Gasoline prices still rising
Drivers took a hit at the pumps over the last week, the Energy Department said Monday, as gasoline continued its unusual September climb in most of the nation and U.S. diesel prices topped $3 a gallon for the first time in more than a year.
The average price of a gallon of self-serve regular gasoline in California rose 5.7 cents to $2.961, which was 20.1 cents above the year-earlier price, according to the Energy Department’s weekly survey of filling stations. Nationally, gasoline rose 2.5 cents to $2.812 a gallon. That was 43.4 cents above the price in the same period a year earlier.
The average price for a gallon of diesel fuel rose 6.8 cents to $3.032, the Energy Department said. That was 43.7 cents above the year-earlier price and the highest since diesel hit $3.033 in August 2006. California diesel rose 7 cents to $3.093, the highest in seven weeks.
The fuel price increase comes after oil surged above $80 a barrel nearly two weeks ago on supply concerns. In addition, inventories of refined products, including gasoline and diesel, have been unusually low.
“Refineries have been playing catch-up on gasoline supplies. We have been focused on gas stocks all summer and rightly so, but diesel supplies are well below normal compared to a year ago,” said Phil Flynn, senior market analyst for Alaron Trading Corp. in Chicago.
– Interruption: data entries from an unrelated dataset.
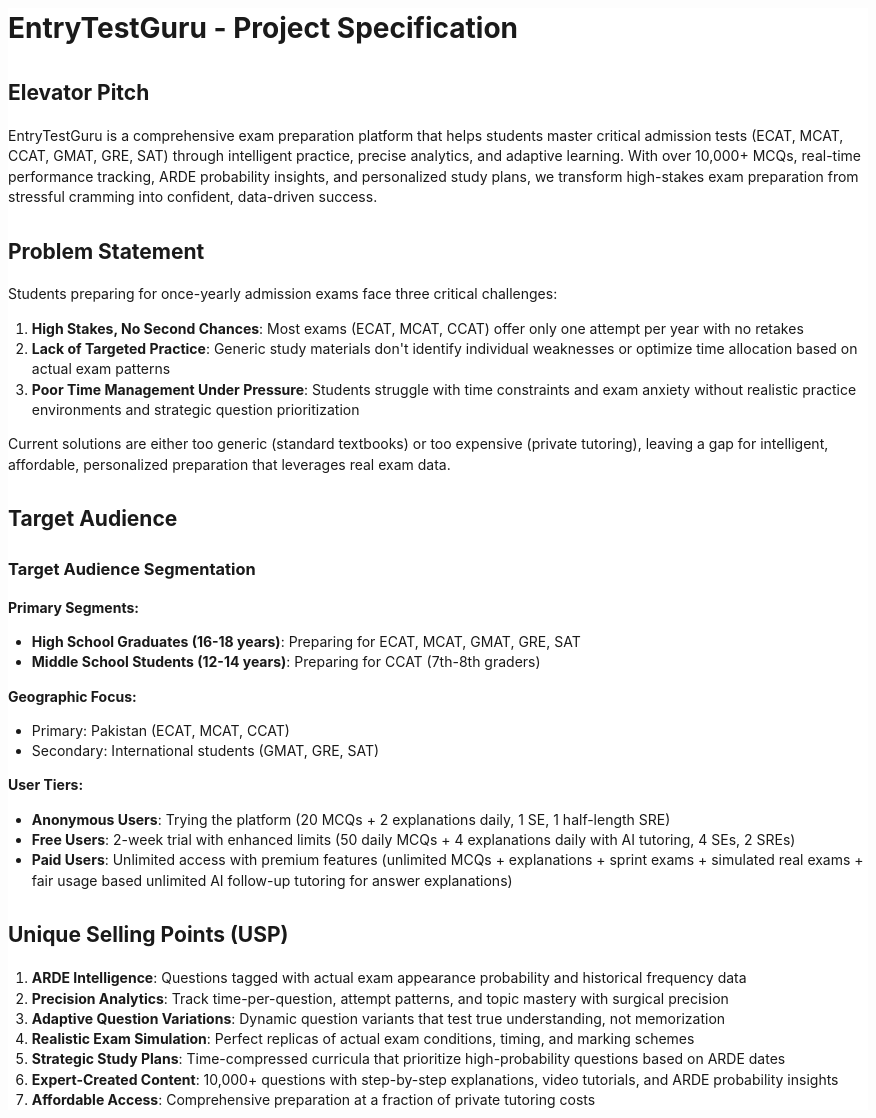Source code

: # EntryTestGuru - Project Specification

## Elevator Pitch
EntryTestGuru is a comprehensive exam preparation platform that helps students master critical admission tests (ECAT, MCAT, CCAT, GMAT, GRE, SAT) through intelligent practice, precise analytics, and adaptive learning. With over 10,000+ MCQs, real-time performance tracking, ARDE probability insights, and personalized study plans, we transform high-stakes exam preparation from stressful cramming into confident, data-driven success.

## Problem Statement
Students preparing for once-yearly admission exams face three critical challenges:
1. **High Stakes, No Second Chances**: Most exams (ECAT, MCAT, CCAT) offer only one attempt per year with no retakes
2. **Lack of Targeted Practice**: Generic study materials don't identify individual weaknesses or optimize time allocation based on actual exam patterns
3. **Poor Time Management Under Pressure**: Students struggle with time constraints and exam anxiety without realistic practice environments and strategic question prioritization

Current solutions are either too generic (standard textbooks) or too expensive (private tutoring), leaving a gap for intelligent, affordable, personalized preparation that leverages real exam data.

## Target Audience

### Target Audience Segmentation

**Primary Segments:**
- **High School Graduates (16-18 years)**: Preparing for ECAT, MCAT, GMAT, GRE, SAT
- **Middle School Students (12-14 years)**: Preparing for CCAT (7th-8th graders)

**Geographic Focus:**
- Primary: Pakistan (ECAT, MCAT, CCAT)
- Secondary: International students (GMAT, GRE, SAT)

**User Tiers:**
- **Anonymous Users**: Trying the platform (20 MCQs + 2 explanations daily, 1 SE, 1 half-length SRE)
- **Free Users**: 2-week trial with enhanced limits (50 daily MCQs + 4 explanations daily with AI tutoring, 4 SEs, 2 SREs)
- **Paid Users**: Unlimited access with premium features (unlimited MCQs + explanations + sprint exams + simulated real exams + fair usage based unlimited AI follow-up tutoring for answer explanations)

## Unique Selling Points (USP)
1. **ARDE Intelligence**: Questions tagged with actual exam appearance probability and historical frequency data
2. **Precision Analytics**: Track time-per-question, attempt patterns, and topic mastery with surgical precision
3. **Adaptive Question Variations**: Dynamic question variants that test true understanding, not memorization
4. **Realistic Exam Simulation**: Perfect replicas of actual exam conditions, timing, and marking schemes
5. **Strategic Study Plans**: Time-compressed curricula that prioritize high-probability questions based on ARDE dates
6. **Expert-Created Content**: 10,000+ questions with step-by-step explanations, video tutorials, and ARDE probability insights
7. **Affordable Access**: Comprehensive preparation at a fraction of private tutoring costs
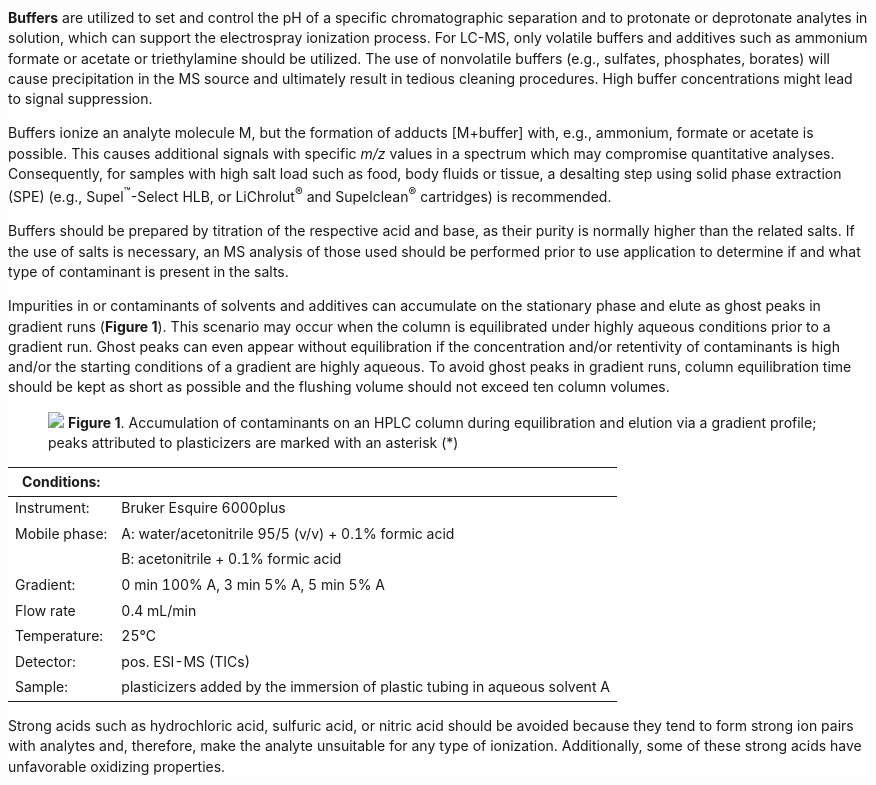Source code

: **<font class = "font_upper">Buffers</font>** are utilized to set and control the pH of a specific chromatographic separation and to protonate or deprotonate analytes in solution, which can support the electrospray ionization process. For LC-MS, only volatile buffers and additives such as ammonium formate or acetate or triethylamine should be utilized. The use of nonvolatile buffers (e.g., sulfates, phosphates, borates) will cause precipitation in the MS source and ultimately result in tedious cleaning procedures. High buffer concentrations might lead to signal suppression.

Buffers ionize an analyte molecule M, but the formation of adducts [M+buffer] with, e.g., ammonium, formate or acetate is possible. This causes additional signals with specific *m/z* values in a spectrum which may compromise quantitative analyses. Consequently, for samples with high salt load such as food, body fluids or tissue, a desalting step using solid phase extraction (SPE) (e.g., Supel<sup>&trade;</sup>-Select HLB, or LiChrolut<sup>&reg;</sup> and Supelclean<sup>&reg;</sup> cartridges) is recommended.

Buffers should be prepared by titration of the respective acid and base, as their purity is normally higher than the related salts. If the use of salts is necessary, an MS analysis of those used should be performed prior to use application to determine if and what type of contaminant is present in the salts.

Impurities in or contaminants of solvents and additives can accumulate on the stationary phase and elute as ghost peaks in gradient runs (**Figure 1**). This scenario may occur when the column is equilibrated under highly aqueous conditions prior to a gradient run. Ghost peaks can even appear without equilibration if the concentration and/or retentivity of contaminants is high and/or the starting conditions of a gradient are highly aqueous. To avoid ghost peaks in gradient runs, column equilibration time should be kept as short as possible and the flushing volume should not exceed ten column volumes.

<figure>
  <img width = "360" src = "/docs/images/accumulation-of-contaminants.webp"/>
  <figcaption_bottom><b>Figure 1</b>. Accumulation of contaminants on an HPLC column during equilibration and elution via a gradient profile; peaks attributed to plasticizers are marked with an asterisk (*)</figcaption_bottom>
</figure>




| Conditions: |  |
| --- | --- |
| Instrument: | Bruker Esquire 6000plus |
| Mobile phase: | A: water/acetonitrile 95/5 (v/v) + 0.1% formic acid |
|  | B: acetonitrile + 0.1% formic acid |
| Gradient: | 0 min 100% A, 3 min 5% A, 5 min 5% A |
| Flow rate | 0.4 mL/min |
| Temperature: | 25°C |
| Detector: | pos. ESI-MS (TICs) |
| Sample: | plasticizers added by the immersion of plastic tubing in aqueous solvent A |

Strong acids such as hydrochloric acid, sulfuric acid, or nitric acid should be avoided because they tend to form strong ion pairs with analytes and, therefore, make the analyte unsuitable for any type of ionization. Additionally, some of these strong acids have unfavorable oxidizing properties.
Independent long-haul truck drivers are among those feeling the most pain. On a one-way contract to deliver a load of garage doors from Farmington, Conn., to West Covina last week, trucker Lee Klaus said, he spent $1,498 on diesel for his 1999 “Condo” Freightliner, including a fill-up at a Mobil station near Ontario Mills Mall for $3.49 a gallon. Both were record-high costs for Klaus, who said his average coast-to-coast job pays him about $3,000 before expenses.
After Hurricane Katrina in 2005, “diesel prices went from painful to excruciating,” said Klaus, 60, who lives in Portland, Ore., when he isn’t hauling cargo. “Now, it’s gone from excruciating to nearly unbearable.”
But there may be little relief soon. Unlike gasoline demand, which typically slows at this time of year, diesel demand is heading for its yearly peak as retailers gather goods for the holiday shopping season.
“This is the preseason rally for diesel, like what we see in the spring for gasoline, so it’s not uncommon to see diesel going up this time of year,” said Fred Rozell, director of retail pricing for the Oil Price Information Service in New Jersey, who added that the dollar’s falling value has made imported fuel more expensive.
Crude oil fell 67 cents to $80.95 a barrel Monday on the New York Mercantile Exchange after another tropical storm false alarm.
Some experts were talking about a coming correction in the price of crude of as much as $20 a barrel. They said the market would find fewer and fewer reasons to stay about $80 a barrel in the absence of actual events, such as a direct hit on petroleum equipment in the Gulf of Mexico.
“This is a commodity stretched to the limit by speculation, by the fear premium embedded in this oil price. I do not see a support for oil a cent above $60,” said Fadel Gheit, senior energy analyst for Oppenheimer & Co. “Oil cannot say inflated forever and the fundamentals will win out.”